[LLVMdev] Loop unrolling opportunity in SPEC's libquantum with profile info

Sat Feb 1 19:16:26 PST 2014

Hi Chandler,

thanks for benchmarking this. I have tested on our arms and confirmed that we should enable the new register heuristics, the load-store heuristics, and the conditional predication of stores ( -enable-loadstore-runtime-unroll=1 -vectorize-num-stores-pred=1 -enable-ind-var-reg-heur=1).

I have not measured the impact of turning on vectorization of predicated stores on our arms (-enable-cond-stores-vec). The cost model does not account for the scalarization when we “vectorize” the stores. We could make things worse easily.

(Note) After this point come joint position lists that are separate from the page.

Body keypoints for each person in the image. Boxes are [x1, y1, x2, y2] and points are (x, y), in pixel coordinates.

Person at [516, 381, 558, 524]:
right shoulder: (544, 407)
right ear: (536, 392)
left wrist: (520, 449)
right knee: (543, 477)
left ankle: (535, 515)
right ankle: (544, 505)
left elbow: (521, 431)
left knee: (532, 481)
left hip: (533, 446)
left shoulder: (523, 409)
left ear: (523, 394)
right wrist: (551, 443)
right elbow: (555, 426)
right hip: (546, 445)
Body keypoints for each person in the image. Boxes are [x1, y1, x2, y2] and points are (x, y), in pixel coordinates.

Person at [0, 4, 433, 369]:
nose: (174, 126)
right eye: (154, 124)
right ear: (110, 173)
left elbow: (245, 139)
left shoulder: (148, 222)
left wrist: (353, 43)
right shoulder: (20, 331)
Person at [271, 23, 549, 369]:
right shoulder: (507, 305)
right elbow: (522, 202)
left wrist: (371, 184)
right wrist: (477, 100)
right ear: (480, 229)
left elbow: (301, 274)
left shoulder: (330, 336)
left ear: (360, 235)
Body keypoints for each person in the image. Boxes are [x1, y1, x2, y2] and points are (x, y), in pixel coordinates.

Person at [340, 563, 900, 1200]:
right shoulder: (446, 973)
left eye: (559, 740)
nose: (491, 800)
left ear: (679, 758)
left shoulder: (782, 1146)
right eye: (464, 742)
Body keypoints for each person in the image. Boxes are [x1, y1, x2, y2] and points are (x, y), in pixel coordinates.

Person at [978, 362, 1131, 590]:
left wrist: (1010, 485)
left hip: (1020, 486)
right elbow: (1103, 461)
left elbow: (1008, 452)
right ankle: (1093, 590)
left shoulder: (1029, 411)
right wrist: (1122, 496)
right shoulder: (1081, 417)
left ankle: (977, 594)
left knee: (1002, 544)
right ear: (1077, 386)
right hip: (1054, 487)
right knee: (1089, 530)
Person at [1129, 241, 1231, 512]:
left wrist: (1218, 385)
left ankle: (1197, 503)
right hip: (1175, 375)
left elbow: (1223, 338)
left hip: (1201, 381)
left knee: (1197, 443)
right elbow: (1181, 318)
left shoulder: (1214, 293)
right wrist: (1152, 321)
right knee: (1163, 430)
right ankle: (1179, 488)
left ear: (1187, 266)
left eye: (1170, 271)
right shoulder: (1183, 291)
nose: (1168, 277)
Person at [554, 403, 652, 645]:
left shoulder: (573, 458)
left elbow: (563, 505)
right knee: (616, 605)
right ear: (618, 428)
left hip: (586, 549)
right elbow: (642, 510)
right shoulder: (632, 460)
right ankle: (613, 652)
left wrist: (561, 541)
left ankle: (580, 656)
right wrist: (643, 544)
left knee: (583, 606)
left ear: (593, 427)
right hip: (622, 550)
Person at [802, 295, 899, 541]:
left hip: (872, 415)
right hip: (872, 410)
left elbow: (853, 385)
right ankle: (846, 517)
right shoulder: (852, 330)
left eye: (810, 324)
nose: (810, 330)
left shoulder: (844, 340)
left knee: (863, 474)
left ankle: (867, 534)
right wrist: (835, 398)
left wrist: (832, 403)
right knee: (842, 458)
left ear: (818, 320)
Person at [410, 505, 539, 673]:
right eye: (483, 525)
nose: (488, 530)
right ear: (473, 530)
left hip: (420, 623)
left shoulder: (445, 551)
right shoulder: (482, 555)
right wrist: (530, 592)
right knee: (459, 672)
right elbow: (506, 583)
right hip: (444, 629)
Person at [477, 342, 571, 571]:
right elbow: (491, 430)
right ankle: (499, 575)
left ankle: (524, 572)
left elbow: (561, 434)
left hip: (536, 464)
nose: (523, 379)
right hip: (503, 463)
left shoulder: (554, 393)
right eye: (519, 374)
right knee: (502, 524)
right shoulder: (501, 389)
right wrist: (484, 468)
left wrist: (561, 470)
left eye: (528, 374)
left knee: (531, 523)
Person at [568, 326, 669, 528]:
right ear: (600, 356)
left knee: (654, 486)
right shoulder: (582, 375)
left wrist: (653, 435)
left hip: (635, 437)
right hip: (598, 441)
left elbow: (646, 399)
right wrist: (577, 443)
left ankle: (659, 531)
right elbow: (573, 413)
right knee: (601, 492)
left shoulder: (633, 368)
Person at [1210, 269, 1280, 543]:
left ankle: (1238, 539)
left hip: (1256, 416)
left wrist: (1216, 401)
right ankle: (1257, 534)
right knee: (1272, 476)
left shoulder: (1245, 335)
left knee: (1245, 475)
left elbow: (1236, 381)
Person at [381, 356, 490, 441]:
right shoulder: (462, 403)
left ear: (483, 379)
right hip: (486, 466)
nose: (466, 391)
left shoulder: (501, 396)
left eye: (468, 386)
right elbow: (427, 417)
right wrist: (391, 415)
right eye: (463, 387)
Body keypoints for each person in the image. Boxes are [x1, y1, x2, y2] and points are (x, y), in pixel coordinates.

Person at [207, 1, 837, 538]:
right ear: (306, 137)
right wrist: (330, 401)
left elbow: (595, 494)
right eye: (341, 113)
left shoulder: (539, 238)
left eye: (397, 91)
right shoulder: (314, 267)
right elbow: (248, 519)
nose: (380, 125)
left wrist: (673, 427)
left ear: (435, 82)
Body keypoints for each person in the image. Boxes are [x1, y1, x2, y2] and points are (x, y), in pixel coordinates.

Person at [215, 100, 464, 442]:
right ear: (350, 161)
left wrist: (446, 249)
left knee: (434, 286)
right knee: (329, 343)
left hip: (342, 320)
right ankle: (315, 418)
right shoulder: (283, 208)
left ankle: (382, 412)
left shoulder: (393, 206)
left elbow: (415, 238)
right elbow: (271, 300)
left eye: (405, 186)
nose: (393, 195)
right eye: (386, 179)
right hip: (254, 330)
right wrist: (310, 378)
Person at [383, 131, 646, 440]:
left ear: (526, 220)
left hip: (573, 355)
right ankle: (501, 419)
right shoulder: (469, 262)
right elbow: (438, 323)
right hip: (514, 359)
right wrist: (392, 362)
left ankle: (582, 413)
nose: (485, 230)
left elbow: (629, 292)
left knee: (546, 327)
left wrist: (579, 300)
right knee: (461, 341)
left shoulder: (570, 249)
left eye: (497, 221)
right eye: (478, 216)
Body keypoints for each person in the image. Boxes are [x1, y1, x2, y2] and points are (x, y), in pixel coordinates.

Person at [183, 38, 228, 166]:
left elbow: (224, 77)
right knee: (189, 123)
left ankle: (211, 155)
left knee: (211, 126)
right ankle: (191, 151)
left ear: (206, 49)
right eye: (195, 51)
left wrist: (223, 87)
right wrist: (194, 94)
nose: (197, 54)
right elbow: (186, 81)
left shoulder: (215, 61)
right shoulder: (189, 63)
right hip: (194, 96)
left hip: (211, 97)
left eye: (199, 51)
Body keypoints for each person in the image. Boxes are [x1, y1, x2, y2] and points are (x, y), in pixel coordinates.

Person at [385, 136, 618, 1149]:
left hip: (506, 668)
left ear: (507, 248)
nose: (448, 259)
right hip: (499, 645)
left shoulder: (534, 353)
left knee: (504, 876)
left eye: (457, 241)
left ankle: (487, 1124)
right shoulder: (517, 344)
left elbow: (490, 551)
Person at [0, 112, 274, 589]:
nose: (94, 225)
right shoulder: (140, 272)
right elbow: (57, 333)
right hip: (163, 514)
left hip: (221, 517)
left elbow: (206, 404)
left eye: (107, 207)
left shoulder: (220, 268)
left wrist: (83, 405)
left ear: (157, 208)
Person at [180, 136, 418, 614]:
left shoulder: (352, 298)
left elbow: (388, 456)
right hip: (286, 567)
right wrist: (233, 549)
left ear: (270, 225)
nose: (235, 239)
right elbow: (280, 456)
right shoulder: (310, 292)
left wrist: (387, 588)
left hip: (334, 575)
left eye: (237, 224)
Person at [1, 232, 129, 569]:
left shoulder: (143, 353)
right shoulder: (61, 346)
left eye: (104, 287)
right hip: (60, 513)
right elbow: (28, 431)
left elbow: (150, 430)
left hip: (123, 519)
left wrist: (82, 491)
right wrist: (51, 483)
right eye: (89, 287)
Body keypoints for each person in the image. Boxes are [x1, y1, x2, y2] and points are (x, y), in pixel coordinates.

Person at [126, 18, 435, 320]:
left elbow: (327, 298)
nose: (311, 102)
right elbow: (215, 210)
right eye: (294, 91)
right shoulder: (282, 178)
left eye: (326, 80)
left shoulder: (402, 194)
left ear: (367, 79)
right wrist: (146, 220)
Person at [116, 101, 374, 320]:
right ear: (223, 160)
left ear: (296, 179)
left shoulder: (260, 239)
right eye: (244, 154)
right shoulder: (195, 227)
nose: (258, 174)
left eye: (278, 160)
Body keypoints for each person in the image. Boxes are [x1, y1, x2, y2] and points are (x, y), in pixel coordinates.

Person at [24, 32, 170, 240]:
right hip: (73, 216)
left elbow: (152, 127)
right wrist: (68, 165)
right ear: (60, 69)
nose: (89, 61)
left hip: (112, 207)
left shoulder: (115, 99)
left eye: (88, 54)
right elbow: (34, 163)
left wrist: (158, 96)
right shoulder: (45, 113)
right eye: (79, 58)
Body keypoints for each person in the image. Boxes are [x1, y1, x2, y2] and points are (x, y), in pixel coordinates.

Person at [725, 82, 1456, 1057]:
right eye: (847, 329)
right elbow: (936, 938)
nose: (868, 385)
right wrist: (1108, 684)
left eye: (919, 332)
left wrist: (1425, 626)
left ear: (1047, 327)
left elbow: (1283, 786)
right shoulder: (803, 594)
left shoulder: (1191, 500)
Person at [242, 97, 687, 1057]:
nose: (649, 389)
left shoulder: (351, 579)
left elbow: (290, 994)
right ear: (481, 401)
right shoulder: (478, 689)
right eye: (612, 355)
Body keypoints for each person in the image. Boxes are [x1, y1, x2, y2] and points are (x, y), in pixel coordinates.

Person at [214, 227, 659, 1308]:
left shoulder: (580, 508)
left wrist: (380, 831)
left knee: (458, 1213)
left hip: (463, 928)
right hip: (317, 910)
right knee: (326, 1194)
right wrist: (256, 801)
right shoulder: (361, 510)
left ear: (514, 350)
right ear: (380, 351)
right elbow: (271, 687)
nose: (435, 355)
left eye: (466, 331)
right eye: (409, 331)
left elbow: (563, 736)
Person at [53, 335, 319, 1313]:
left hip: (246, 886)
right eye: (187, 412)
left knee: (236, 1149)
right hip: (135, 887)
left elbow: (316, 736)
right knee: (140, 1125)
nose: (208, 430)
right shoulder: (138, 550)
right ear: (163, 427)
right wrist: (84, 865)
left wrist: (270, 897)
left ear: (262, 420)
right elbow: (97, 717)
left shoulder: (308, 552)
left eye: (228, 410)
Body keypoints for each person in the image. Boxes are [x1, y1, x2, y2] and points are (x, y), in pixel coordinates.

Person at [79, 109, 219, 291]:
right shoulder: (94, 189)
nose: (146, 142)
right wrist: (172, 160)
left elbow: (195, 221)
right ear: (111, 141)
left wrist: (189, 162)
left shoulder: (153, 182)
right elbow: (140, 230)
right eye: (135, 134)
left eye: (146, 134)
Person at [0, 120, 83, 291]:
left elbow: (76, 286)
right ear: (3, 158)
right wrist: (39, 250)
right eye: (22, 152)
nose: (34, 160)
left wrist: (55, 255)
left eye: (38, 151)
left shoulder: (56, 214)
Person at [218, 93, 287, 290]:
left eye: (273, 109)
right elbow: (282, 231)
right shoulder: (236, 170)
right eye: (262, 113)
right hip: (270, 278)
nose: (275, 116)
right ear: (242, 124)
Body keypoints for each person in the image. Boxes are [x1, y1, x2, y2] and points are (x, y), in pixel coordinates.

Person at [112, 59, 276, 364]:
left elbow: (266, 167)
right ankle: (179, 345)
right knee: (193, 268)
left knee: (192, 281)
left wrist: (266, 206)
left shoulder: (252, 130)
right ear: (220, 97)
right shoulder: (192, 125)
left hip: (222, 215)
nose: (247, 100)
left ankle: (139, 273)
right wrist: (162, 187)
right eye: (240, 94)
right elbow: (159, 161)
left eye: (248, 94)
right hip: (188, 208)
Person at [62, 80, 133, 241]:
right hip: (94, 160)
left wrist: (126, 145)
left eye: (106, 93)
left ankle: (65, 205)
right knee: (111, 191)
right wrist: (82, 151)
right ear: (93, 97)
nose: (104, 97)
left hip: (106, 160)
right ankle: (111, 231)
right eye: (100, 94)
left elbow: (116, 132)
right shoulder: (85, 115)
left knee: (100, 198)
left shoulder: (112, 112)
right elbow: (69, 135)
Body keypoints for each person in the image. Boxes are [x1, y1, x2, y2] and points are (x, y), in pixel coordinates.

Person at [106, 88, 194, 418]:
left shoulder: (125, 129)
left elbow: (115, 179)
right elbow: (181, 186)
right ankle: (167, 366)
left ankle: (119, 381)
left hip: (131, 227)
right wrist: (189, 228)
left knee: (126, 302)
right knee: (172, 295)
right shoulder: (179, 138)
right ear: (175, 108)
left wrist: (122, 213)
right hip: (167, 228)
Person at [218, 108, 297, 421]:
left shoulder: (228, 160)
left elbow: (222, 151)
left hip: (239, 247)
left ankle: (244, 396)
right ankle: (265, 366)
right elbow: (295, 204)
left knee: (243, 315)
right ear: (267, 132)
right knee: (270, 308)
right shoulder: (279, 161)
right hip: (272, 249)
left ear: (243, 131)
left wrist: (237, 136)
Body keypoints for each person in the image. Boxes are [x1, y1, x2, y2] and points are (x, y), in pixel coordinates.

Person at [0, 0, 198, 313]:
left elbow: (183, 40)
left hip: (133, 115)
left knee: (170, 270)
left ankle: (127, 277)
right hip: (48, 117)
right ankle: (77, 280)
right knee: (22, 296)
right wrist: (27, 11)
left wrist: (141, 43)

I would rather leave this be disabled for now.

I am going to enable the above mentioned options by default.

Thanks,
Arnold

On Feb 1, 2014, at 4:02 AM, Chandler Carruth <chandlerc at google.com> wrote:

> On Fri, Jan 31, 2014 at 1:28 PM, Chandler Carruth <chandlerc at google.com> wrote:
> Hey Arnold,
> 
> I've completed some pretty thorough benchmarking and wanted to share the results.
> 
> On Mon, Jan 27, 2014 at 5:22 PM, Arnold Schwaighofer <aschwaighofer at apple.com> wrote:
> Furthermore, I added a heuristic to unroll until load/store ports are saturated “-mllvm enable-loadstore-runtime-unroll” instead of the pure size based heuristic. 
> 
> Those two together with a patch that slightly changes the register heuristic and libquantum’s three hot loops will unroll and goodness will ensue (at least for libquantum).
> 
> Both enabling loadstore runtime unrolling and the register heuristic (enabled with -enable-ind-var-reg-heur) show no interesting regressions (way below the noise) and a few nice benefits across all of the applications I measure. I'd support enabling them right away and getting more feedback from others. I've measured on both westmere and sandybridge, with -march=x86-64 and -march=corei7-avx.
> 
> I've now also measured -vectorize-num-stores-pred={1,2,4} both with and without -enable-cond-stores vec.
> 
> There are some crashers when using these currently. I may get a chance to reduce it soon, but I may not. However, enough built and ran that I can give some rough numbers on our end. With all permutations of these options I see a small improvement on a wide range o benchmarks running on westmere (march pinned at SSE3 essentially). I can't measure any real change between 1, 2, and 4. It's lost in the noise. But all are a definite improvement. The improvement is smaller on sandybridge for me, but still there, still consistent across 1, 2, and 4. No binary size impact of note (under 0.01% for *everything* discussed here).
> 
> When I target march=corei7-avx, I get no real performance change for these flags. No regressions, no improvements. And still no code size changes.
> 
> Note that for this last round, I started with the baseline of -enable-ind-var-reg-heur and -enable-loadstore-runtime-unroll, and added the -vectorize-num-stores-pred and -enable-cond-stores-vec to them.
> 
> So unless you (or others) chime in with worrisome evidence, I think we should probably turn all four of these on, with whatever value for -vectorize-num-stores-pred looks good in your benchmarking.